Currently, no project outside of Request is using v2. Internally, we have the API on v2 and will be migrating

We consider ideas today that we could implement later, that may have an impact on token utility, like staking and governance. A technical benefit to staking will be to reduce spam.

There are multiple vesting contracts in place for team members at Request and not every team member receives vesting and the same amount. The definition of vesting at Request is that a smart contract is continuously paying a percentage of the full vesting amount until 100%. A team member receives vesting over either 2 or 4 years since the start of the employment contract. All vesting for team members can be tracked on this smart contract:

Question: My second suggestion is to provide some sort of staking, to add both to the usability of the token and also tackle a market that is currently very centralized; Escrow. Currently when I’m buying from eBay or aliexpress or similar big sites, I have to use a centralized Escrow service that is usually provided by the site itself.

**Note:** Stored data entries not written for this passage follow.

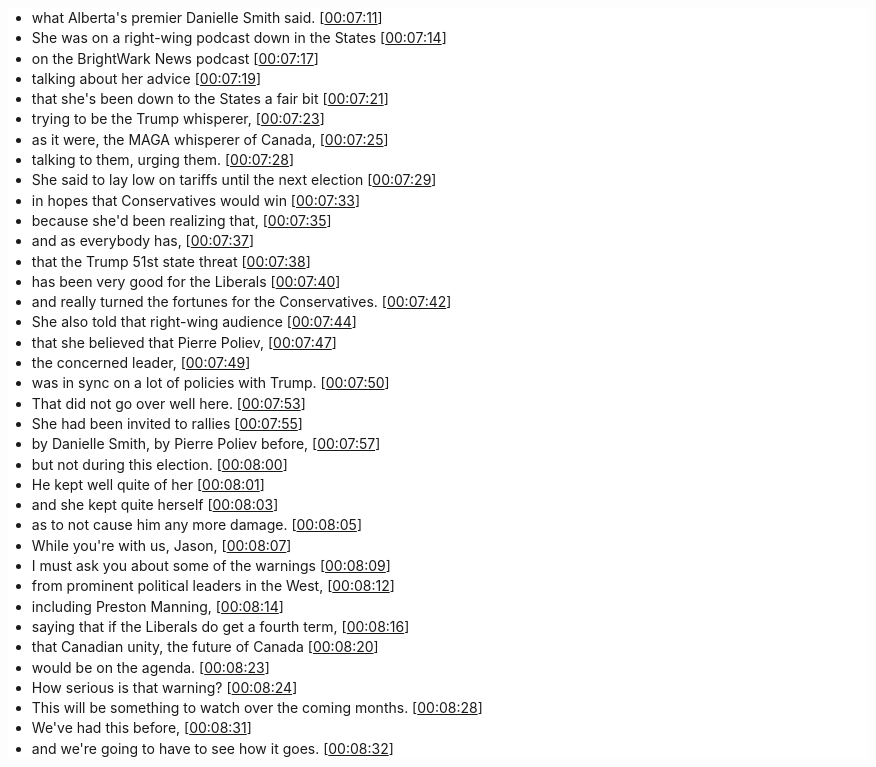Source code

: *  what Alberta's premier Danielle Smith said. [[00:07:11](https://www.youtube.com/watch?v=IdZ2RKEeQRQ&t=431.12s)]
*  She was on a right-wing podcast down in the States [[00:07:14](https://www.youtube.com/watch?v=IdZ2RKEeQRQ&t=434.12s)]
*  on the BrightWark News podcast [[00:07:17](https://www.youtube.com/watch?v=IdZ2RKEeQRQ&t=437.12s)]
*  talking about her advice [[00:07:19](https://www.youtube.com/watch?v=IdZ2RKEeQRQ&t=439.12s)]
*  that she's been down to the States a fair bit [[00:07:21](https://www.youtube.com/watch?v=IdZ2RKEeQRQ&t=441.12s)]
*  trying to be the Trump whisperer, [[00:07:23](https://www.youtube.com/watch?v=IdZ2RKEeQRQ&t=443.12s)]
*  as it were, the MAGA whisperer of Canada, [[00:07:25](https://www.youtube.com/watch?v=IdZ2RKEeQRQ&t=445.12s)]
*  talking to them, urging them. [[00:07:28](https://www.youtube.com/watch?v=IdZ2RKEeQRQ&t=448.12s)]
*  She said to lay low on tariffs until the next election [[00:07:29](https://www.youtube.com/watch?v=IdZ2RKEeQRQ&t=449.12s)]
*  in hopes that Conservatives would win [[00:07:33](https://www.youtube.com/watch?v=IdZ2RKEeQRQ&t=453.12s)]
*  because she'd been realizing that, [[00:07:35](https://www.youtube.com/watch?v=IdZ2RKEeQRQ&t=455.12s)]
*  and as everybody has, [[00:07:37](https://www.youtube.com/watch?v=IdZ2RKEeQRQ&t=457.12s)]
*  that the Trump 51st state threat [[00:07:38](https://www.youtube.com/watch?v=IdZ2RKEeQRQ&t=458.24s)]
*  has been very good for the Liberals [[00:07:40](https://www.youtube.com/watch?v=IdZ2RKEeQRQ&t=460.24s)]
*  and really turned the fortunes for the Conservatives. [[00:07:42](https://www.youtube.com/watch?v=IdZ2RKEeQRQ&t=462.24s)]
*  She also told that right-wing audience [[00:07:44](https://www.youtube.com/watch?v=IdZ2RKEeQRQ&t=464.24s)]
*  that she believed that Pierre Poliev, [[00:07:47](https://www.youtube.com/watch?v=IdZ2RKEeQRQ&t=467.24s)]
*  the concerned leader, [[00:07:49](https://www.youtube.com/watch?v=IdZ2RKEeQRQ&t=469.24s)]
*  was in sync on a lot of policies with Trump. [[00:07:50](https://www.youtube.com/watch?v=IdZ2RKEeQRQ&t=470.24s)]
*  That did not go over well here. [[00:07:53](https://www.youtube.com/watch?v=IdZ2RKEeQRQ&t=473.24s)]
*  She had been invited to rallies [[00:07:55](https://www.youtube.com/watch?v=IdZ2RKEeQRQ&t=475.24s)]
*  by Danielle Smith, by Pierre Poliev before, [[00:07:57](https://www.youtube.com/watch?v=IdZ2RKEeQRQ&t=477.24s)]
*  but not during this election. [[00:08:00](https://www.youtube.com/watch?v=IdZ2RKEeQRQ&t=480.24s)]
*  He kept well quite of her [[00:08:01](https://www.youtube.com/watch?v=IdZ2RKEeQRQ&t=481.24s)]
*  and she kept quite herself [[00:08:03](https://www.youtube.com/watch?v=IdZ2RKEeQRQ&t=483.24s)]
*  as to not cause him any more damage. [[00:08:05](https://www.youtube.com/watch?v=IdZ2RKEeQRQ&t=485.24s)]
*  While you're with us, Jason, [[00:08:07](https://www.youtube.com/watch?v=IdZ2RKEeQRQ&t=487.36s)]
*  I must ask you about some of the warnings [[00:08:09](https://www.youtube.com/watch?v=IdZ2RKEeQRQ&t=489.36s)]
*  from prominent political leaders in the West, [[00:08:12](https://www.youtube.com/watch?v=IdZ2RKEeQRQ&t=492.36s)]
*  including Preston Manning, [[00:08:14](https://www.youtube.com/watch?v=IdZ2RKEeQRQ&t=494.36s)]
*  saying that if the Liberals do get a fourth term, [[00:08:16](https://www.youtube.com/watch?v=IdZ2RKEeQRQ&t=496.36s)]
*  that Canadian unity, the future of Canada [[00:08:20](https://www.youtube.com/watch?v=IdZ2RKEeQRQ&t=500.36s)]
*  would be on the agenda. [[00:08:23](https://www.youtube.com/watch?v=IdZ2RKEeQRQ&t=503.36s)]
*  How serious is that warning? [[00:08:24](https://www.youtube.com/watch?v=IdZ2RKEeQRQ&t=504.36s)]
*  This will be something to watch over the coming months. [[00:08:28](https://www.youtube.com/watch?v=IdZ2RKEeQRQ&t=508.36s)]
*  We've had this before, [[00:08:31](https://www.youtube.com/watch?v=IdZ2RKEeQRQ&t=511.36s)]
*  and we're going to have to see how it goes. [[00:08:32](https://www.youtube.com/watch?v=IdZ2RKEeQRQ&t=512.36s)]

Similarly, the REQ token could be used as staked collateral by a node to provide Escrow for the holding of funds between a buyer and a seller or a service provider. Price swings in token value could be offset by the Request Foundation themselves holding a percentage of their vested tokens (~300mil REQ – not all of it, obviously) just for the purpose of covering escrow value swings. This service could probably be hedged by running a MakerDAO contract against REQ price drops that feedback to the Escrow contract.

What forms of staking have you considered using REQ for so far, and has the Request Foundation considered providing usability for staking escrow services using REQ tokens?
Answer: Our current vision of Request is to document payments. We don’t plan to provide an escrow service at the moment. However, we encourage people to build escrow services on top of Request!

We are considering staking on the node as a means to reduce spam, you can find more details in this thread.